Article ID Journal Published Year Pages File Type
2846491 Physiology & Behavior 2006 10 Pages PDF
Abstract

Sleep has been shown to play a facilitating role in memory consolidation, whereas sleep deprivation leads to performance impairment both in humans and rodents. The effects of 4-h sleep deprivation on recognition memory were investigated in the Djungarian hamster (Phodopus sungorus). Because sleep during the first hours after daily torpor has many similarities to recovery from sleep deprivation, the effects of spontaneous torpor on object recognition were also assessed.A 4-h sleep deprivation, starting immediately after an object learning task, diminished the ability of the hamsters to: (1) discriminate between an already encountered object (target) and a novel object presented in a novel context, (2) retrieve a target within a complex spatial scene, and (3) detect a spatial rearrangement of familiar objects in a familiar context. Plasma stress hormone levels were similar in sleep-deprived and control hamsters.
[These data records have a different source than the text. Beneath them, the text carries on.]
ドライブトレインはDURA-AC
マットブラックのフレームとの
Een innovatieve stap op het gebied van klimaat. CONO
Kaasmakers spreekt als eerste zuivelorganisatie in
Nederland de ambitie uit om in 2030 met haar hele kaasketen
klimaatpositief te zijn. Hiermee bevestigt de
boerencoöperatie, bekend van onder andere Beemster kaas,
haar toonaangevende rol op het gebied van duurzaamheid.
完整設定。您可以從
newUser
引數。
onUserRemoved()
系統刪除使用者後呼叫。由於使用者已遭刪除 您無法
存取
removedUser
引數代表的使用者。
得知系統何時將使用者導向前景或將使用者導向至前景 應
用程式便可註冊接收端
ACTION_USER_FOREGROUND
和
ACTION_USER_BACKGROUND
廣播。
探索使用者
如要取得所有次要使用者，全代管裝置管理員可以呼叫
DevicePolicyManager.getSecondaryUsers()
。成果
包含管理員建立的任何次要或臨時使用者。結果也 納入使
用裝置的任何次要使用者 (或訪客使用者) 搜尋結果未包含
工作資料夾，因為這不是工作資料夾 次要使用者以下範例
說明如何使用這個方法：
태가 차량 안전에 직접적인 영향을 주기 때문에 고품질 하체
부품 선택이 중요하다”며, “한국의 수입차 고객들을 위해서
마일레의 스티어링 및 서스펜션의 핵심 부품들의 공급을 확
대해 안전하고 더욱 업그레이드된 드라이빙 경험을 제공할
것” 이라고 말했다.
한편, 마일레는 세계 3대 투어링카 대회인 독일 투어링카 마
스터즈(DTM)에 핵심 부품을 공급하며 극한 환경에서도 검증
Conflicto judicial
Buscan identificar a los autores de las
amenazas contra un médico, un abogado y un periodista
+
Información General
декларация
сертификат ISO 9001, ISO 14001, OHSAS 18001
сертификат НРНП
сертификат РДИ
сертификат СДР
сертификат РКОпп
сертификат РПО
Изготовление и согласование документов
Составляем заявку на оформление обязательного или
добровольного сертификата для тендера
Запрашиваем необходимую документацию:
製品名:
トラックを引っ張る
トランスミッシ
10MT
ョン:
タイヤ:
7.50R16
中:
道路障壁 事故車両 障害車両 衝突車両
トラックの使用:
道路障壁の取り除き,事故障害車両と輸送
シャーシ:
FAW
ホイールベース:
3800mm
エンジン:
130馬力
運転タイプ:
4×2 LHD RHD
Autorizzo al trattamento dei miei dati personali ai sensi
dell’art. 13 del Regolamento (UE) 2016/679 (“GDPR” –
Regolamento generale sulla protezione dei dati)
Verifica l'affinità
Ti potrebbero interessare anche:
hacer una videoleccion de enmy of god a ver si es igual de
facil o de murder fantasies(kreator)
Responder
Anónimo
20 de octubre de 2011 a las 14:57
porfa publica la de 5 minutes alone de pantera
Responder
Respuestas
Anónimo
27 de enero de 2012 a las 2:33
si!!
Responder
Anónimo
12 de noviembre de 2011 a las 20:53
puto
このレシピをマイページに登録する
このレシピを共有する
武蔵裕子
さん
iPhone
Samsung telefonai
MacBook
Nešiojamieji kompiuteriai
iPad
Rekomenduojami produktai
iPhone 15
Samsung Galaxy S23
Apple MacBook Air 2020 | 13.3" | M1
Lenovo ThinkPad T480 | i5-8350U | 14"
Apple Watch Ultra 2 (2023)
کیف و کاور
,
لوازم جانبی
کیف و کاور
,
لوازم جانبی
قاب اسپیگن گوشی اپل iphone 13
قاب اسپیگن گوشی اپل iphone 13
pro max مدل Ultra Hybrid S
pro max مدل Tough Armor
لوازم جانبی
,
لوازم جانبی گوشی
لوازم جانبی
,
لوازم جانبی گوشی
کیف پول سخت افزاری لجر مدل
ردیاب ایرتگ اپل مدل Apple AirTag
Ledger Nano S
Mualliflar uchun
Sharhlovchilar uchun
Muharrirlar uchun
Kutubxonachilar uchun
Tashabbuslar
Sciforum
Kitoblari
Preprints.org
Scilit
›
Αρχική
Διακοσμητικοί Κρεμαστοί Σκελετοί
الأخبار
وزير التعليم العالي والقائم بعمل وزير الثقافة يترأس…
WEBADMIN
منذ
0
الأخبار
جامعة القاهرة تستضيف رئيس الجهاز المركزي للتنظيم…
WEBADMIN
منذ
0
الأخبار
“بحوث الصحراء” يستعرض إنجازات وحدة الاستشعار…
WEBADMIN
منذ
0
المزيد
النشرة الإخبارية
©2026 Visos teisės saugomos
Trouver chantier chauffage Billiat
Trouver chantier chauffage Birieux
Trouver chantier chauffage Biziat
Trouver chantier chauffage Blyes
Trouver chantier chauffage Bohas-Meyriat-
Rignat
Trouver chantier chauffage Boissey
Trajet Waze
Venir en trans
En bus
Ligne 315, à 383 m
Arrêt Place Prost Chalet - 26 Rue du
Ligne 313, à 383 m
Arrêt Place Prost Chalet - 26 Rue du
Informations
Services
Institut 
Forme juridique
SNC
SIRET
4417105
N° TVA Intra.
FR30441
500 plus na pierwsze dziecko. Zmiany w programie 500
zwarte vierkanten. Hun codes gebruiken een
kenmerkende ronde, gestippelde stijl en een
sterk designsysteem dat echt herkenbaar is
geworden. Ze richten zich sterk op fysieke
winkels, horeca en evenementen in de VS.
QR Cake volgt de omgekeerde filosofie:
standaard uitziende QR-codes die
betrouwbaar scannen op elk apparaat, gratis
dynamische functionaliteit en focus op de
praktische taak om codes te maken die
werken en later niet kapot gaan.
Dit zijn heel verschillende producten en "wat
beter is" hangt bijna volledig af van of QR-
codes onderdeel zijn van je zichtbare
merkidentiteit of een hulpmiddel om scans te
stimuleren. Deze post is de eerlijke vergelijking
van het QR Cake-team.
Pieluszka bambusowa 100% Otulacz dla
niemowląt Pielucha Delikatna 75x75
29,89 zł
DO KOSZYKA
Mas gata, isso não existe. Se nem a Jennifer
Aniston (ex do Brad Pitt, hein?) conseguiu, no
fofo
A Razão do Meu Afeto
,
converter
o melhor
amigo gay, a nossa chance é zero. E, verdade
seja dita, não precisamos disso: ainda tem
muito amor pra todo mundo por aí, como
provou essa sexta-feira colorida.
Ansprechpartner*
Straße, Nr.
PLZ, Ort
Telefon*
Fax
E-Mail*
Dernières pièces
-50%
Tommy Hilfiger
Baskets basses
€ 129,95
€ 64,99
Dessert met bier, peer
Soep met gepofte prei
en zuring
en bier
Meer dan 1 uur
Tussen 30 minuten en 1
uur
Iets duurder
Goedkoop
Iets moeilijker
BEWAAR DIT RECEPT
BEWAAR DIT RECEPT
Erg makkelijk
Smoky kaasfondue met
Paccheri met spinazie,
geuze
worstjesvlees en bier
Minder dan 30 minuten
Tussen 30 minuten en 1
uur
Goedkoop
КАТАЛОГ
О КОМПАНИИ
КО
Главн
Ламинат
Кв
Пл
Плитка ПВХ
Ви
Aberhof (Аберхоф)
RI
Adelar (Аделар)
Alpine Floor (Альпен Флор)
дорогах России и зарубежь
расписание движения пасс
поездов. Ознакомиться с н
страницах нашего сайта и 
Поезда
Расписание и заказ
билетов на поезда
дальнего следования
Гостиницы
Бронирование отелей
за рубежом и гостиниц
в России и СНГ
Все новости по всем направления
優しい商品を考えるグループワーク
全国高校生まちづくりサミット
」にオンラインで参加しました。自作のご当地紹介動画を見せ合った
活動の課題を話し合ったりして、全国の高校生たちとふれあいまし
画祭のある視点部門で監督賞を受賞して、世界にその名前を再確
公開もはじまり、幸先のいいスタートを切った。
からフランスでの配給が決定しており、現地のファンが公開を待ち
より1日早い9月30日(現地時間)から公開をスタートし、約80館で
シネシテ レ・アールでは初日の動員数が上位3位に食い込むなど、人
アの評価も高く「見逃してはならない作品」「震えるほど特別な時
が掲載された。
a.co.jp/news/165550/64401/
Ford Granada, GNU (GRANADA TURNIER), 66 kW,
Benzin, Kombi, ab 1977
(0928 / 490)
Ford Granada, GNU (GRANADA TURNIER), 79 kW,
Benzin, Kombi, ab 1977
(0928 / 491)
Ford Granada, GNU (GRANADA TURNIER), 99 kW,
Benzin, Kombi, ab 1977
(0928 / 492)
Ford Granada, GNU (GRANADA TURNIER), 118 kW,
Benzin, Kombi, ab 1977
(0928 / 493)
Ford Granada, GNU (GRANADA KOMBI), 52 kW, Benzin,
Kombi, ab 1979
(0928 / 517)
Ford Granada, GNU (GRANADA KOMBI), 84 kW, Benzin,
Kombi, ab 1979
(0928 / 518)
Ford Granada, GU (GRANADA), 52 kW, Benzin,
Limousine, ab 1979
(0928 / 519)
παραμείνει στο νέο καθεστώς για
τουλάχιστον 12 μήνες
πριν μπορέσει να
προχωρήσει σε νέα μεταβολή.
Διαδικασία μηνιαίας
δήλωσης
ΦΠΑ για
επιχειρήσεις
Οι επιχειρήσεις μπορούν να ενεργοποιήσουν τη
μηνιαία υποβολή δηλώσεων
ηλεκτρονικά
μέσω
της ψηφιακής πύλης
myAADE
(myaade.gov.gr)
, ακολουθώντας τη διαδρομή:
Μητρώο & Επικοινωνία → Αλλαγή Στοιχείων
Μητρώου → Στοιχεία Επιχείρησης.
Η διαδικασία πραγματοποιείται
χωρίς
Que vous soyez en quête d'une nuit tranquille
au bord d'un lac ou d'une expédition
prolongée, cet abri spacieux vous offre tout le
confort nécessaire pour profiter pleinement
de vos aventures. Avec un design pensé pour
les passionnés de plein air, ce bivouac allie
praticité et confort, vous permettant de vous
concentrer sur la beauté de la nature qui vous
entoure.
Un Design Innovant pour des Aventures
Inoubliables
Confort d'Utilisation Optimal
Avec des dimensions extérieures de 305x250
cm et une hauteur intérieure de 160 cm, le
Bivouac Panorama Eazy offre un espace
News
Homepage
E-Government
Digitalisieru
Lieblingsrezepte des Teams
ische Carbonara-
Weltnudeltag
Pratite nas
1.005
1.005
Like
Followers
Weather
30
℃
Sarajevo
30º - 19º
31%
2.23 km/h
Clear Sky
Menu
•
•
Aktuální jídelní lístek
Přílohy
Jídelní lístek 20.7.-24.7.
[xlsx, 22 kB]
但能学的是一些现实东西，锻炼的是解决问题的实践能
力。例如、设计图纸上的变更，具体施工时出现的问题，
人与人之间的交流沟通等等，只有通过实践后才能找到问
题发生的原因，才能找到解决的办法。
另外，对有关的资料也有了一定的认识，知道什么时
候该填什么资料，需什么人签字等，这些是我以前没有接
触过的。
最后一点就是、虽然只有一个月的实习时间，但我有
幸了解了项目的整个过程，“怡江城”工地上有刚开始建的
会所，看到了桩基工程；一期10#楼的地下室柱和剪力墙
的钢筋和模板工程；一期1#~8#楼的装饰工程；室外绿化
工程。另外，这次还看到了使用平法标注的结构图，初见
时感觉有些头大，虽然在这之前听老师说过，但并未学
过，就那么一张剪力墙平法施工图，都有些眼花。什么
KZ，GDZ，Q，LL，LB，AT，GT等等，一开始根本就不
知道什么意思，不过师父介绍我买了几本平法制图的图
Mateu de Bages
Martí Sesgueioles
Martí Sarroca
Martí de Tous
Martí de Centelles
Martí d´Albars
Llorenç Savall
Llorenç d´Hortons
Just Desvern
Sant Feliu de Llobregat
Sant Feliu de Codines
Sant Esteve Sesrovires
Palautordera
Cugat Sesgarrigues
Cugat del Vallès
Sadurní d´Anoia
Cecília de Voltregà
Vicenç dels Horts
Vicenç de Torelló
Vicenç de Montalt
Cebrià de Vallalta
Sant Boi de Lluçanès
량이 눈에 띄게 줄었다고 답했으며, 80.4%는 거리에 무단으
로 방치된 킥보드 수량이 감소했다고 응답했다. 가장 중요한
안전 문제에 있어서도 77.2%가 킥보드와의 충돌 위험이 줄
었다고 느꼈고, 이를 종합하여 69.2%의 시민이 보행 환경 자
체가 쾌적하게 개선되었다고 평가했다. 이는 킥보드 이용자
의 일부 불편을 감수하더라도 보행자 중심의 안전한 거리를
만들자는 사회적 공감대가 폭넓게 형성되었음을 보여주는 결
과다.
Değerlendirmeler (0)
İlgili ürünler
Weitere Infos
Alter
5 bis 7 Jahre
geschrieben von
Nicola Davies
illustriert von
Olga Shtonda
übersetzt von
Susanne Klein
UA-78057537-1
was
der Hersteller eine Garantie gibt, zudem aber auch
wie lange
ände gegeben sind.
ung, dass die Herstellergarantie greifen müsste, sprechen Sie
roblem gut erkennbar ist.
The occurrence of a daily torpor episode during retention was associated with impaired old–new object discrimination performance in the more effortful complex spatial scene task only, and in a two-object choice situation in a novel context no torpor-induced deficit was found.Our results show that post learning sleep deprivation and daily torpor induce a deficit in familiar object retrieval performance in a complex spatial scene, while sparing familiarity-based recognition and novelty processing. Sleep deprivation during the first 4 h of memory consolidation hampered also recency memory for discrete objects. Stress was not a factor contributing to the sleep deprivation-induced impairment.